- **Set of tasks**:
**1.** In the passage on Type I error rates, which test provides the best control among all methods for within-subjects designs?
**2.** Locate each line of the records that contains the word "their" and copy those lines.

- **Reading passage**:
◆ ◆ ◆ ◆ ◆
Type I error rate under equal and unequal variances. Figure 24 presents the rate of positives under conditions of equal (\(r_{sd} = 0\)) and unequal variances (\(r_{sd} > 0\)). While this rate can be considered a Type I error rate when variances are equal, interpreting it under other conditions requires special attention because the hypothesis of interest may differ among methods. Parametric ANOVA is particularly sensitive to unequal variances when distributions are skewed because it tests differences among means. While the normal distributions of the latent space have the same means, this is not the case with the skewed distributions of the transformed variable, which have the same median but different means. All nonparametric methods we tested use ranks, which preserve medians and mitigate this problem. However, their rate of positives can still exceed \(5\%\) under certain conditions.
For between-subjects designs, we observe that the Kruskal–Wallis test and RNK yield very similar results. This is not surprising, as RNK is known to be a good approximation of the Kruskal–Wallis test (Conover 2012). INT’s positive rates are similar, although slightly higher under the binomial distribution. For within-subjects designs, differences among methods are more pronounced. The Wilcoxon sign-rank test (2 within) inflates rates well above \(5\%\), demonstrating that the test is not a pure test of medians. In contrast, the Friedman test (3 within and 4 within) provides the best control among all methods.
Figure 25 presents the same results but for \(\alpha = .01\). Discrepancies among different methods are now more pronounced, and we notice again that the Friedman test keeps rates closer to the nominal level of \(1\%\) compared to INT and RNK. Nevertheless, in addition to their greater power compared to the Friedman test, RNK or INT present other advantages, such as the possibility to use common ANOVA-based procedures to partly correct issues associated with unequal variances. For instance, we ran an experiment, where we applied a Greenhouse–Geisser correction following sphericity violations detected with the Mauchly’s sphericity test (\(\alpha = .05\)). We found that this correction brings the error rates of INT close to nominal levels for continuous distributions, such as the normal and log-normal distributions. In the case of the binomial and ordinal distributions, error rates are also significantly reduced, well below those of the Friedman test, although not reaching nominal levels.
Conclusion
We do not see significant benefits in using dedicated nonparametric tests over RNK or INT. INT can replace nonparametric tests even for single-factor designs. If, after transforming the data, the assumptions of homoscedasticity or sphericity are still not met, applying common correction procedures (e.g., a Greenhouse–Geisser correction for sphericity violations) on the transformed data can reduce the risk of Type I errors.
9 ANOVA-type statistic (ATS)
◆ ◆ ◆ ◆ ◆
- **Excerpted data**:
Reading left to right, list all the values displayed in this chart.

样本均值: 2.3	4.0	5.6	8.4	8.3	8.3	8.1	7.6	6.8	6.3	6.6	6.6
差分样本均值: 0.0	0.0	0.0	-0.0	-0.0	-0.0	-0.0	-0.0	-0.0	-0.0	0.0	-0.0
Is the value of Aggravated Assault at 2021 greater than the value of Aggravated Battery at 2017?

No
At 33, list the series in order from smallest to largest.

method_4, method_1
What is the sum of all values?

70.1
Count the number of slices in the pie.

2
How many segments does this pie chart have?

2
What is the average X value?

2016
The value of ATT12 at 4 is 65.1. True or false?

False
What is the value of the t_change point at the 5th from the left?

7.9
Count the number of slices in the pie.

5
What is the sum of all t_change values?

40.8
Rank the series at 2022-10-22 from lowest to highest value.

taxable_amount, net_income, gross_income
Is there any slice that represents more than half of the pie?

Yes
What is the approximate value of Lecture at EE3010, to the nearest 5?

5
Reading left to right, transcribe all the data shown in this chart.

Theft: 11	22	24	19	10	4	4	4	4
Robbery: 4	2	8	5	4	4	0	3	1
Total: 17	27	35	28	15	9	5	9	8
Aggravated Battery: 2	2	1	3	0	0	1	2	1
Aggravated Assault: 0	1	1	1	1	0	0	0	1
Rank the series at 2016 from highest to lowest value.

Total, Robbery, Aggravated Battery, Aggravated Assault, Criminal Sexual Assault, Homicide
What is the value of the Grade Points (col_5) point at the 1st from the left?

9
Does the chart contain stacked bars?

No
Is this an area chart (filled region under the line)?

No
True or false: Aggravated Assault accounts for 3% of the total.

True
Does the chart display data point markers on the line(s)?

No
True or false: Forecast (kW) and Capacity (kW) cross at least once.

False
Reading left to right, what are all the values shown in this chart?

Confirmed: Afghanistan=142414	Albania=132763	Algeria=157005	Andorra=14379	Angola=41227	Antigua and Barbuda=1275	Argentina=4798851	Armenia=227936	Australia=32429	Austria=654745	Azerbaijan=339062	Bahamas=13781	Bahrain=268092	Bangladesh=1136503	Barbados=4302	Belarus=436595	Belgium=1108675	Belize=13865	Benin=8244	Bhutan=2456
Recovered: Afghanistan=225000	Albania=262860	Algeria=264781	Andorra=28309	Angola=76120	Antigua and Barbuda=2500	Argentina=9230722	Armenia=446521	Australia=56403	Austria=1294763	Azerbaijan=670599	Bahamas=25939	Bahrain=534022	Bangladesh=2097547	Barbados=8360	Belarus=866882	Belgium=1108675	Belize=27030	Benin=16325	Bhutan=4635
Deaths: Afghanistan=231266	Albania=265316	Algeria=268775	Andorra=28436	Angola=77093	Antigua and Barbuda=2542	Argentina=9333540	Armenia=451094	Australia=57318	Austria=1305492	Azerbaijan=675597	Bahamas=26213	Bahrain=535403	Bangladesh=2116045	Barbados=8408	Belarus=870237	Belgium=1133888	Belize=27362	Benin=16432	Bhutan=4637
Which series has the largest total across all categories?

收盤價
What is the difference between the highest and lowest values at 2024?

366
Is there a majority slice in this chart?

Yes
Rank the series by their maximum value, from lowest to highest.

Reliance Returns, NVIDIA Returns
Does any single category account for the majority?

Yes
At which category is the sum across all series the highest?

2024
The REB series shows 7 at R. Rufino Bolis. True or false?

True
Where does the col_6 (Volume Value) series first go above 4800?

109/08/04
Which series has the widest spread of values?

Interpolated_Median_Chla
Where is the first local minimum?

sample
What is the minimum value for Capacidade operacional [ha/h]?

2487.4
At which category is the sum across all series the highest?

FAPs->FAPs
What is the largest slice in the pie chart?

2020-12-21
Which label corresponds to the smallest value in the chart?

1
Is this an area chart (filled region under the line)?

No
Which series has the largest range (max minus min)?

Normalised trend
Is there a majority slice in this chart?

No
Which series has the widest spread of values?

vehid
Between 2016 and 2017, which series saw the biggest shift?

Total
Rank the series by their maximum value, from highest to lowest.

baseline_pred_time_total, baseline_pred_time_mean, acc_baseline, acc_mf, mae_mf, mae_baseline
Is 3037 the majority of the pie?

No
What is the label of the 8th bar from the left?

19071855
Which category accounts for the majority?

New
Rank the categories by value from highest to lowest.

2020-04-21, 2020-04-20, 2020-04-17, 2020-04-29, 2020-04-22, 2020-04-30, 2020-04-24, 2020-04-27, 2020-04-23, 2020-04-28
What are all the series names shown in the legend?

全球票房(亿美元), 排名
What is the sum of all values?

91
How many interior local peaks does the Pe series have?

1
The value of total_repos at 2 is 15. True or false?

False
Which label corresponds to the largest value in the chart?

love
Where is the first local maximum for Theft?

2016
◆ ◆ ◆ ◆ ◆
- **Solutions to the exercise**:
**1.** The Friedman test.

**2.**
Rank the series by their maximum value, from lowest to highest.
Rank the series by their maximum value, from highest to lowest.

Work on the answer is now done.